Coming into contact with the CMV virus is a common occurrence and causes cold-like symptoms, such as a sore throat, fever, fatigue and swollen glands. These mild CMV symptoms last for only a few short weeks and are rarely a cause for concern for healthy kids or adults. The CMV virus can also cause serious problems for people with weakened immune systems (immunocompromised) due to organ transplants, HIV/AIDS infection, chemotherapy, and specific medications, such as glucocorticoids, cytostatics, antibodies, and drugs acting on immunophilins.

It is important to note, CMV is preventable! Every pregnant woman is at risk for acquiring CMV, but there are simple and effective preventative measures you and your loved ones can take to mitigate the risk of CMV transmission during pregnancy.
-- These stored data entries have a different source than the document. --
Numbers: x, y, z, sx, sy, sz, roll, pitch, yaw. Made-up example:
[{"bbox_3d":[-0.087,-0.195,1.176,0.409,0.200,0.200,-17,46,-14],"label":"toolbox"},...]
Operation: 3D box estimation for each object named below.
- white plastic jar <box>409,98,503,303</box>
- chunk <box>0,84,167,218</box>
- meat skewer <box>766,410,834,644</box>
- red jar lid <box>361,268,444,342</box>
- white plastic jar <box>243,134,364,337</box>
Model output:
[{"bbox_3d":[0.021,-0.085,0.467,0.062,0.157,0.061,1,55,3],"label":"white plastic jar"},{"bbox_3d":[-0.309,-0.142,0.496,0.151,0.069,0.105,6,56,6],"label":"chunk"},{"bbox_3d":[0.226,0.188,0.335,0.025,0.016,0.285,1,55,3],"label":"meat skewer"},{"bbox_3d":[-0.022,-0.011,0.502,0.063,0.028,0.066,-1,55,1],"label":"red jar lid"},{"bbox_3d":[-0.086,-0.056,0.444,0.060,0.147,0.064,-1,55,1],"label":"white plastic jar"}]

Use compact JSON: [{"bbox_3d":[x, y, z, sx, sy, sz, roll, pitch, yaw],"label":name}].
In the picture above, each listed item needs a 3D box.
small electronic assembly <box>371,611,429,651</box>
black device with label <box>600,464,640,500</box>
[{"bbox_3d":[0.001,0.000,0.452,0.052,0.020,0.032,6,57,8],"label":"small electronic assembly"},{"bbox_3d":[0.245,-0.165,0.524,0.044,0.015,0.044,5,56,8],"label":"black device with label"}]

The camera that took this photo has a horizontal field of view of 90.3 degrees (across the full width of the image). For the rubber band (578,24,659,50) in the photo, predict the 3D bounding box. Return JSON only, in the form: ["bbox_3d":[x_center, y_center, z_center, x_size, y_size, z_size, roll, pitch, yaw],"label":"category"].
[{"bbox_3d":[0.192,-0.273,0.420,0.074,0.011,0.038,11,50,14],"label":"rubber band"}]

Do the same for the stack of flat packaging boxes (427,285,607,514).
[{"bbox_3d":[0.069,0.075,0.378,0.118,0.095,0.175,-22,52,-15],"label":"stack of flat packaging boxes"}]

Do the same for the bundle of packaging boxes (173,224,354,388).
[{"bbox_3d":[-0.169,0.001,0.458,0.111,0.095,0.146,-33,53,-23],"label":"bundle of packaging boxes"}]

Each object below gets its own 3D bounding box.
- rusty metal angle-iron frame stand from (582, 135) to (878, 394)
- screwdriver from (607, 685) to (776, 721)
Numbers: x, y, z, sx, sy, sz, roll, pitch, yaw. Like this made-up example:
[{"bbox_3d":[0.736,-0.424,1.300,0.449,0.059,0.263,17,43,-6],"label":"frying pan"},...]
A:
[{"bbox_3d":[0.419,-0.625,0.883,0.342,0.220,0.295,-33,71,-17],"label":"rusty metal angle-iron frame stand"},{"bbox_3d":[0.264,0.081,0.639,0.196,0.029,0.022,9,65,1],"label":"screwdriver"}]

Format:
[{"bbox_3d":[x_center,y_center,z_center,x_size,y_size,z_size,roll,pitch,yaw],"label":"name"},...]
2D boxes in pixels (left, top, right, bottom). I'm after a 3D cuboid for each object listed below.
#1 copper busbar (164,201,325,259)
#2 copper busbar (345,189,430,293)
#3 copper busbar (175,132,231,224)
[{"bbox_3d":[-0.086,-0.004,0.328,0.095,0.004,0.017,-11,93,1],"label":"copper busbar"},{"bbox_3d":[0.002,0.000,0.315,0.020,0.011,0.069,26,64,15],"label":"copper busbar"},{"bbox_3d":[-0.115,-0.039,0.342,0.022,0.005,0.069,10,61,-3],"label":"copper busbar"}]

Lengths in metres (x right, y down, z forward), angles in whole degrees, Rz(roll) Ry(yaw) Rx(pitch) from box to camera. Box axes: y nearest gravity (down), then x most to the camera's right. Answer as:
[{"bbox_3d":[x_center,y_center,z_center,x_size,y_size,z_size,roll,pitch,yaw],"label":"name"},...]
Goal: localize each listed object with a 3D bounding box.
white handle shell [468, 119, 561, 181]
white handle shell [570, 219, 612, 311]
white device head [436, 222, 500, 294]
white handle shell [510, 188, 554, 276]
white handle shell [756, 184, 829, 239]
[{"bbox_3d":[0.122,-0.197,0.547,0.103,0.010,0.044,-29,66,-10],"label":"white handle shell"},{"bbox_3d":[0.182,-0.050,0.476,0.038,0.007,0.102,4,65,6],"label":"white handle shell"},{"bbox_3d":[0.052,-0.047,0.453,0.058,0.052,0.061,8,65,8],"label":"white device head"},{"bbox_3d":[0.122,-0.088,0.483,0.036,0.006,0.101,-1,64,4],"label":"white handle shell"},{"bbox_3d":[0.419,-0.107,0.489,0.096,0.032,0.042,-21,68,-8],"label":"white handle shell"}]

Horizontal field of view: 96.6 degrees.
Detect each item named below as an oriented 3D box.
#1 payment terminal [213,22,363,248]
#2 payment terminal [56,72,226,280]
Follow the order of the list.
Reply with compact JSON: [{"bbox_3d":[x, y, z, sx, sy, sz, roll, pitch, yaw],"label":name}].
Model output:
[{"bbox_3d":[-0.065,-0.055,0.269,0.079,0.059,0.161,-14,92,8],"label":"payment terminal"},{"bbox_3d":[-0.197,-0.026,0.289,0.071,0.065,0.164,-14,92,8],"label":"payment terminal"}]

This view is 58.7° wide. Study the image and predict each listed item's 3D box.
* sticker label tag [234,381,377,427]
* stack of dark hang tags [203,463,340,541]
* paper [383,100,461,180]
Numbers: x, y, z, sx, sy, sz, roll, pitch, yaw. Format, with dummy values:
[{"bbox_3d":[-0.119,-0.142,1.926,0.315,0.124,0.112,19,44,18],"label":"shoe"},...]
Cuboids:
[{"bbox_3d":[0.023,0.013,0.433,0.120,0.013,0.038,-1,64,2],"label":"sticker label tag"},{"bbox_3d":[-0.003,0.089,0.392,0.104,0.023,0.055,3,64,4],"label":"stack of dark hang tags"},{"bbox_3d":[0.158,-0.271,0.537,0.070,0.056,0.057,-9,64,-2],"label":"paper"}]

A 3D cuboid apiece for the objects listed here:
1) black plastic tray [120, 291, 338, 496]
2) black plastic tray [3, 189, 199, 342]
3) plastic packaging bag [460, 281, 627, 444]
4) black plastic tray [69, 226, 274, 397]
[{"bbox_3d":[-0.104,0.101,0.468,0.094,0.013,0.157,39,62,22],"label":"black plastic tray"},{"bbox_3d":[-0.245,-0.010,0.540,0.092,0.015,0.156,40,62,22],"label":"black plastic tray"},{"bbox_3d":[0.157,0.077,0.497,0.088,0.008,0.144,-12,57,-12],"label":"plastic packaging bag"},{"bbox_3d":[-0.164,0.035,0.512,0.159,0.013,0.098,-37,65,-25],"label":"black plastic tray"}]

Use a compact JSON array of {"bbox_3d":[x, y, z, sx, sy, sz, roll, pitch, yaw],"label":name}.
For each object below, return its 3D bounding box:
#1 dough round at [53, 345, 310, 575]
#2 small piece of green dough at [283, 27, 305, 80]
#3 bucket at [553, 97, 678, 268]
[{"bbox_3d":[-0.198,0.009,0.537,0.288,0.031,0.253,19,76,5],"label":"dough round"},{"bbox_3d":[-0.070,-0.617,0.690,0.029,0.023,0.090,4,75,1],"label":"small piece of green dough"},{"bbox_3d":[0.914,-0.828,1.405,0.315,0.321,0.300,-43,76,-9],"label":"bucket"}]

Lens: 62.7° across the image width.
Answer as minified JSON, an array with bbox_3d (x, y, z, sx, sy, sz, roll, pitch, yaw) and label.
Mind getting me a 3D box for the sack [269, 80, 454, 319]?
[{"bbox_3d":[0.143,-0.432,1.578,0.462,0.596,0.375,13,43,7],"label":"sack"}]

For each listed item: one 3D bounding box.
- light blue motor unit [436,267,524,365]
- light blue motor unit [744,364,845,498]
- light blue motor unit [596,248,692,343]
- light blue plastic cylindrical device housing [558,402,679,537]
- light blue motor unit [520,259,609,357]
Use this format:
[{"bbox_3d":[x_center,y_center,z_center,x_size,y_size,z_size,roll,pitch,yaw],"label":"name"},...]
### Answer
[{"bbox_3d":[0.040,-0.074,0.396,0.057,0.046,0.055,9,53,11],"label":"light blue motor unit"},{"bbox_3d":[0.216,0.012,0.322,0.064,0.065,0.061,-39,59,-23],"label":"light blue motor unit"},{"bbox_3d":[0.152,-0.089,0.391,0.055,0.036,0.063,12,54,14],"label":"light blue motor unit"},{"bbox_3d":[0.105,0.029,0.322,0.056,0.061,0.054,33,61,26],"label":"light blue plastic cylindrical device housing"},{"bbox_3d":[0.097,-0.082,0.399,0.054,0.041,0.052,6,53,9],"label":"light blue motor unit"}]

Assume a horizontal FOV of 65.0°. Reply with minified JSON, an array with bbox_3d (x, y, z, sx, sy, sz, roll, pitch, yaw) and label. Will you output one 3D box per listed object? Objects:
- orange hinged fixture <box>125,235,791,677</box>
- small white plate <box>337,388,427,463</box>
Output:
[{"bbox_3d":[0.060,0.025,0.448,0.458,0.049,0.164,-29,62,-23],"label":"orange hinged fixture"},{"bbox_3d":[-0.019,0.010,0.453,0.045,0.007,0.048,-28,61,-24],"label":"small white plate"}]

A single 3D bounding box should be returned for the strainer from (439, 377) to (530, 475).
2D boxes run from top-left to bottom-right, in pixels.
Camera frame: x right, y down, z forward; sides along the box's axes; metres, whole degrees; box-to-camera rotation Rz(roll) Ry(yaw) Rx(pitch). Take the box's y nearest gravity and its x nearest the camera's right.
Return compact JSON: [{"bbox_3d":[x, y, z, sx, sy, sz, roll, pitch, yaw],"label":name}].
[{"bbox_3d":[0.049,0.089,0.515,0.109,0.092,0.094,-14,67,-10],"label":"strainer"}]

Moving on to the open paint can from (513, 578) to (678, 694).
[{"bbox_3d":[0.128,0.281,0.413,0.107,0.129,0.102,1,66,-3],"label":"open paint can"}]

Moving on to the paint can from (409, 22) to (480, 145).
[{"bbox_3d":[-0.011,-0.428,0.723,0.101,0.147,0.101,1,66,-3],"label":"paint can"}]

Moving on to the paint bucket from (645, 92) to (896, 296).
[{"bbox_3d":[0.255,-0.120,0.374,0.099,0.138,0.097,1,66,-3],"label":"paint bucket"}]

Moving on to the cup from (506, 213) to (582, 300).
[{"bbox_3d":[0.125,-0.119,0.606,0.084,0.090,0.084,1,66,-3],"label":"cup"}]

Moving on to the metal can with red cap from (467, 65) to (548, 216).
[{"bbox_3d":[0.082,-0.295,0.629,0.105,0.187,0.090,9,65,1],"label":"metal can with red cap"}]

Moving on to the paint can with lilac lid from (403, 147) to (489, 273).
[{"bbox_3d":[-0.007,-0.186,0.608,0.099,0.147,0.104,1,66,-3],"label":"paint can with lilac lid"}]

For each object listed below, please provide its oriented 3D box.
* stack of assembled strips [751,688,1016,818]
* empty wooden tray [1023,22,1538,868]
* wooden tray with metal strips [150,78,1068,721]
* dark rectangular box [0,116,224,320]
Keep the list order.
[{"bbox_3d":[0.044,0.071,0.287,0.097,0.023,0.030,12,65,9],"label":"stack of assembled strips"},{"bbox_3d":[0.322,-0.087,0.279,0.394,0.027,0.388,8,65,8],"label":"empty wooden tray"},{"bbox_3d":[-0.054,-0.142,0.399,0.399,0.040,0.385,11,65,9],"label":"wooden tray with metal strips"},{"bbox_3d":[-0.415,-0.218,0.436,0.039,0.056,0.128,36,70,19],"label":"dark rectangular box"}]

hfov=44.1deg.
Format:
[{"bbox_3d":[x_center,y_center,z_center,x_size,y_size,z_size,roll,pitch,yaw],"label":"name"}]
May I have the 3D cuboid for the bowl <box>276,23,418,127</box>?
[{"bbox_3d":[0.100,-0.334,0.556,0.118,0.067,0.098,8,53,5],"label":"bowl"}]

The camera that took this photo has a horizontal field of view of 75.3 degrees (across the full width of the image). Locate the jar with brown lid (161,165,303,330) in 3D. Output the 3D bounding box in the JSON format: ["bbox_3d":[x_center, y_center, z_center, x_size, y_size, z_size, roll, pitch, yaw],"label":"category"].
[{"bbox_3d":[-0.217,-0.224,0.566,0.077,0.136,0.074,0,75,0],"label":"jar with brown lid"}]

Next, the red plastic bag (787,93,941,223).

If you are pregnant – or planning to become pregnant – talk with your doctor about screening for CMV.

For pregnant women, women who might become pregnant, or women who work with young children, it is imperative to practice CMV precautions to avoid exposure to CMV. Healthy babies, toddlers, and young children can get CMV from their peers and pass it to their pregnant mother or pregnant caregiver.

A few precautionary measures include:

  • When you kiss a young child, try to avoid contact with saliva. For example, you might kiss on the forehead or cheek rather than the lips.
  • Do not put things in your mouth that have just been in a child’s mouth, including food, cups, forks or spoons and pacifiers.
  • Wash your hands after wiping a child’s nose or mouth and changing diapers.